Castellaneta Cathedral (Duomo di Castellaneta; Cattedrale di Santa Maria Assunta) is a Roman Catholic cathedral in Castellaneta, province of Taranto, Apulia, Italy, dedicated to the Assumption of the Virgin Mary. It is the episcopal seat of the Diocese of Castellaneta.

==History==
The first cathedral on the site was initially dedicated to Saint Nicholas of Bari, and dated at the latest from the Norman occupation of the last decades of the 11th century. In the 14th century, it was replaced with a Romanesque structure with a basilica layout of a central nave and two aisles separated by columns, all three terminating in semicircular apses.

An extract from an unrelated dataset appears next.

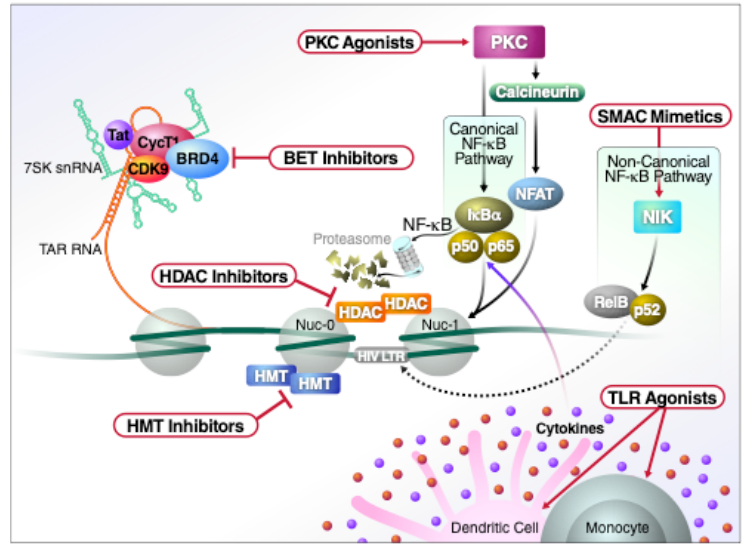
Figure 2. Schematic representation of the major classes of LRAs and their molecular mechanism of action.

The dedication was changed at this time to the Assumption of the Virgin Mary. Three chapels were later added: the Chapel of the Most Holy Sacrament (Santissimo Sacramento) in 1538 and the Chapel of Mary the Consoler (Santa Maria Consolatrice) in 1643, both founded by confraternities; and the Chapel of the Most Holy Crucifix (Santissimo Crocifisso). There is also a chapel dedicated to Saint Nicholas, with Romanesque capitals. In 1771, a new white limestone façade was added. Today, the bell-tower retains some of the Romanesque-Gothic elements. In the 18th century, new polychrome altars were built. The cathedral underwent restoration in 2008.

The Bishop's Palace is adjacent.

==Artworks==
The cathedral has 3 canvases painted by Carlo Porta.